Semua itu diucapkan dengan nada yang tenang dan sabar. Lalu dia melanjutkan, "Tapi mungkin sekarang, karena adik kalian punya kalian berdua dan Darien untuk melindunginya, aku akhirnya bisa punya teman lain."
Komentar Alora membuatku terdiam sejenak dan menoleh pada Kian. Kami berkomunikasi lewat telepati. Sebagai saudara kandung, kami bisa melakukannya bahkan tanpa berubah wujud menjadi serigala. Semua serigala di kawanan, kecuali Alpha, Luna, dan Beta, harus bertransformasi dulu untuk bisa berkomunikasi lewat telepati, kecuali jika mereka punya hubungan darah langsung. Kurasa itu adalah cara bagi seekor induk untuk menemukan anak-anaknya jika mereka berkeliaran terlalu jauh. Aku dan kakakku sering melakukannya sampai Ibu menjadikan kami penanggung jawab atas adik bungsu kami, karena jarak usia kami hanya terpaut sedikit lebih dari enam bulan. Serigala memiliki masa kehamilan yang lebih singkat dari manusia dan pulih hampir seketika setelah melahirkan. Jarang sekali ada kelahiran yang sulit, dan kematian hampir tidak pernah terjadi.
"Kian, dia bilang 'perlindungan', menurutmu maksudnya perlindungan dari kakaknya?" tanyaku. Aku bisa mendengar ketegangan dalam suaraku.
"Aku sadar soal itu, dan ini membuatku berpikir lagi." Dia berhenti sejenak sebelum melanjutkan. "Kau ingat waktu rambut Kelly habis terbakar dan dia diracun dengan tablet wolfsbane itu?"
"Iya, aku ingat.
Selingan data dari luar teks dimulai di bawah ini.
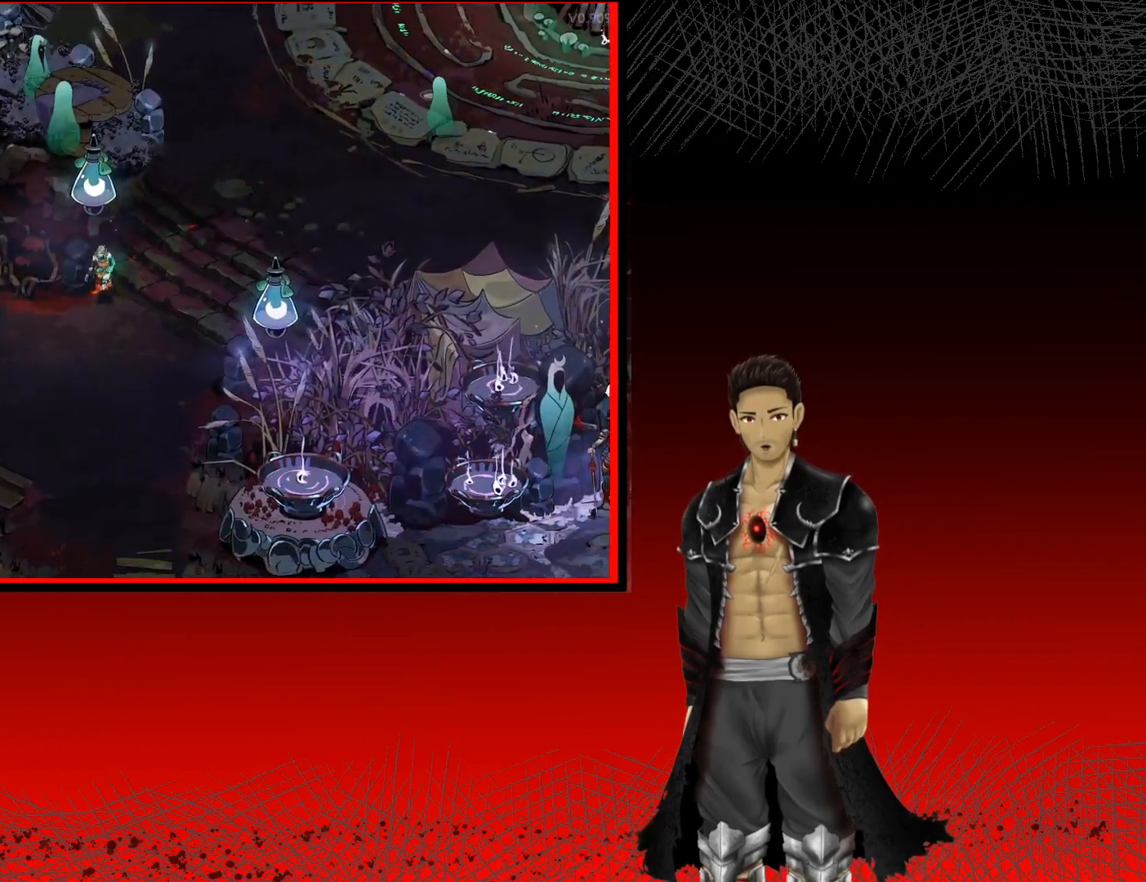
{"buttons": [], "left_stick": "left", "right_stick": "center", "events": [[183, "left_stick", "left"]]}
Kenapa?" Rasa waswas mulai menyelimutiku. Firasatku mengatakan aku tidak akan suka dengan arah pembicaraan ini.
"Waktu itu, aku ada di sana saat dia menyuruh Sarah berhenti mengganggu adiknya. Sarah sudah melakukannya selama setengah jam pelajaran dan tidak mau diam. Besoknya, Kelly datang ke sekolah dengan kondisi mengenaskan seperti itu." Nada bicaranya terdengar muram.
Pasti Sarah dan kroni-kroninya. Aku jadi merasa kasihan pada Alora dan Kelly. Jika Sarah tega melakukan hal seperti itu pada seseorang dan bisa lolos begitu saja, maka tidak heran Alora tidak punya teman selain Darien. Kalau sampai Sarah macam-macam dengan Darien, itu akan menjadi hal terakhir yang dilakukannya, mengingat Darien adalah putra seorang Alpha.
"Kurasa sudah saatnya serigala betina ini punya beberapa teman lagi," kataku pada Kian.
"Ya, kurasa begitu. Kita bisa menjaga diri dari si jalang itu, dan sekarang dia tidak akan berani menyentuh adik kita, karena adik kita adalah pasangan putra seorang Alpha." Dia mengucapkan bagian terakhir itu dengan nada masam yang sedikit geli.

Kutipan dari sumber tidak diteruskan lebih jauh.